Music Theatre Wales has become the subject of controversy for the all-white casting of its touring production of “The Golden Dragon.”
Kumiko Mendl, artistic director of Yellow Earth Theatre, has decried their production as being “another frankly disappointing and incomprehensible case of yellowface with the same tired old excuses given for not casting East Asians in roles that are ‘not realistic’.”
“The Golden Dragon” is based on a play by Roland Schimmelpfennig, with a cast of five actors who play multiple roles of varying age, gender, and nationality. The four roles at the heart of the issue are those of “Chinese mother,” “Chinese aunt,” “Old Asian,” and “An Asian.”
Many have expressed their views about Music Theatre Wales’ decision on Twitter, playwright Afshan D’souza-Lodhi tweeting, “My favorite part is when the writer even specifies the race of the characters [sic] but the director/producer has chosen to ignore it.” D’souza-Lodhi continues in another tweet, “I wish theatres like this would just hold up their hands and admit to their racism. Least that way we can deal with it.”

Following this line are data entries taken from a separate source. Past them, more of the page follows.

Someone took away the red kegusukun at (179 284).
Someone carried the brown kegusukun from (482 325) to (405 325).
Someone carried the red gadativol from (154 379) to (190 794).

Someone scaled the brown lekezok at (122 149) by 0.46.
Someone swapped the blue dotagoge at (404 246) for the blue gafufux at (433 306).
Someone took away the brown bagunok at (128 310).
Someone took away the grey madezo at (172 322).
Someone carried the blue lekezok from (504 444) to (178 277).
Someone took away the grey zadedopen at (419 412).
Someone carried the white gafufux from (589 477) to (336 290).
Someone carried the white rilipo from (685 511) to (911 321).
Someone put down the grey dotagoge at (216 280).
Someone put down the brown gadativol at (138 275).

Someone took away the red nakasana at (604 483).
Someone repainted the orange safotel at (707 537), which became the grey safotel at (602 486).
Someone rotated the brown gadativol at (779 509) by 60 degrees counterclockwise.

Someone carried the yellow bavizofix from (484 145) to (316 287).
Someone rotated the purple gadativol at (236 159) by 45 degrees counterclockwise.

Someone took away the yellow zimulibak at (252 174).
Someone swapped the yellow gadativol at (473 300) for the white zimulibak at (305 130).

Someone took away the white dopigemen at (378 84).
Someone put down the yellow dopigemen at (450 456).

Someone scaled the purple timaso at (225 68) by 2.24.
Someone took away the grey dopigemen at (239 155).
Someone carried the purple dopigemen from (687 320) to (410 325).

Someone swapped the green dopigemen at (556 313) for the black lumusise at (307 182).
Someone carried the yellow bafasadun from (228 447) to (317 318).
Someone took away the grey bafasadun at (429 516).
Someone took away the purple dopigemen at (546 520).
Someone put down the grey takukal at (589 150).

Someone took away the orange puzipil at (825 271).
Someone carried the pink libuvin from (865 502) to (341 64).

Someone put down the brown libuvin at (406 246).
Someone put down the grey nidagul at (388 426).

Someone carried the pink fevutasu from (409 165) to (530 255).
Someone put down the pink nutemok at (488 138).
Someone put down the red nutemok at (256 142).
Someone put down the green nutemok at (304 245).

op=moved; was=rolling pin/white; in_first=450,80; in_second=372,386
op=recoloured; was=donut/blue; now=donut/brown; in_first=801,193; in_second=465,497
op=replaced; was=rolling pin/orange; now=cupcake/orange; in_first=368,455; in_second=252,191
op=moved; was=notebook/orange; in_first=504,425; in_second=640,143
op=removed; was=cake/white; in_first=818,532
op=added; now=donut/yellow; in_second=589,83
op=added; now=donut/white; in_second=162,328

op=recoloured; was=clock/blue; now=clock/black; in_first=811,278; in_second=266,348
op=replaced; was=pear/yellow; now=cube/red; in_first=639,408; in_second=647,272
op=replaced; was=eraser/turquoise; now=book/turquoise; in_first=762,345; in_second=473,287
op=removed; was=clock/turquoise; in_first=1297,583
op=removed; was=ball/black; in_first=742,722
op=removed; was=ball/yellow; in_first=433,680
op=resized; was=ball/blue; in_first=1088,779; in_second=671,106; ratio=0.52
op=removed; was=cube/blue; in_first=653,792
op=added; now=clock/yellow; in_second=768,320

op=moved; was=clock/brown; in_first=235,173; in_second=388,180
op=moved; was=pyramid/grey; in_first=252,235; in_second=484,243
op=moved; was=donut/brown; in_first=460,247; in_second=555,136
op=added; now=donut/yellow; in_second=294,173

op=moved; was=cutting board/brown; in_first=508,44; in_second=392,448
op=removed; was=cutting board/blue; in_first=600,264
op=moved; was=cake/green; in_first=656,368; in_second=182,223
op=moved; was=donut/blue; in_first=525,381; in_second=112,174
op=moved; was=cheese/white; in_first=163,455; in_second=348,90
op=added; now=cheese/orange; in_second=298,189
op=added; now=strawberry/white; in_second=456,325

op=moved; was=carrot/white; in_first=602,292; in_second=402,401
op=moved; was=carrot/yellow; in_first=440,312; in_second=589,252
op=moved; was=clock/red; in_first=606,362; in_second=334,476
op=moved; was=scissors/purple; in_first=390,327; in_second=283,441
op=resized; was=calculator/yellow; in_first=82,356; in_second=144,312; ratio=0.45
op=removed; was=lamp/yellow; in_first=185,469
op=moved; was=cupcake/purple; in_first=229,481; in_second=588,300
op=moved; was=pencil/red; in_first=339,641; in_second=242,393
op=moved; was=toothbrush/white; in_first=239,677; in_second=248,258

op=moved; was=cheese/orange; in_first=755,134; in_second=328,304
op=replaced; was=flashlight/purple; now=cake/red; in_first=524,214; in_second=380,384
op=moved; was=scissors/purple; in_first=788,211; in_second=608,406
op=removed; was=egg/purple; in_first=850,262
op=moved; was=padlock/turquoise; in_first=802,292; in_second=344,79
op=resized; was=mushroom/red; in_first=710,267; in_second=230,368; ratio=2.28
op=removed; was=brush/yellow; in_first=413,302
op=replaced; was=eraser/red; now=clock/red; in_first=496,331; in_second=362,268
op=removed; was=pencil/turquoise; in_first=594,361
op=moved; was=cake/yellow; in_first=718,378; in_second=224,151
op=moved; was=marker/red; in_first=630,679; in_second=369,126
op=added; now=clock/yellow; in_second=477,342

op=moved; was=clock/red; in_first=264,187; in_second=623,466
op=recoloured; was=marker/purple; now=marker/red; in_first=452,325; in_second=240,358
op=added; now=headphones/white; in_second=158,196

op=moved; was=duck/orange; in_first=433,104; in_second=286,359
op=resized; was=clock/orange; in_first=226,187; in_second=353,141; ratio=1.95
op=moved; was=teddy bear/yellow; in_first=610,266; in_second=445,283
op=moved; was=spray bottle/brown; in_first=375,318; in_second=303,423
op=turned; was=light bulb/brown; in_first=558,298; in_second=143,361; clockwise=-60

In response to the backlash they have received, Music Theatre Wales has issued a statement on their Facebook page, which reads, “The Golden Dragon is a story about anyone who, through no fault of their own, find themselves dislocated in a strange country, without official status. It addresses the crucial issue of modern slavery. The setting is a pan-Asian restaurant and the singers play a variety of roles, genders and nationalities. Two air hostesses are played by burly men; a cricket is played by a tenor, an ant by a mezzo and a small boy by a grown woman. The original play, and the opera on which it is based, is post-Brechtian storytelling: the cast narrate the story and introduce the multiple characters they are about to play. Quite deliberately, there is no realism.”
After being staged on October 3, 2017, at the Birmingham Repertory Theatre, Music Theatre Wales is set to take their production of “The Golden Dragon” to the cities of Basingstoke, Bangor, Aldeburgh, and London.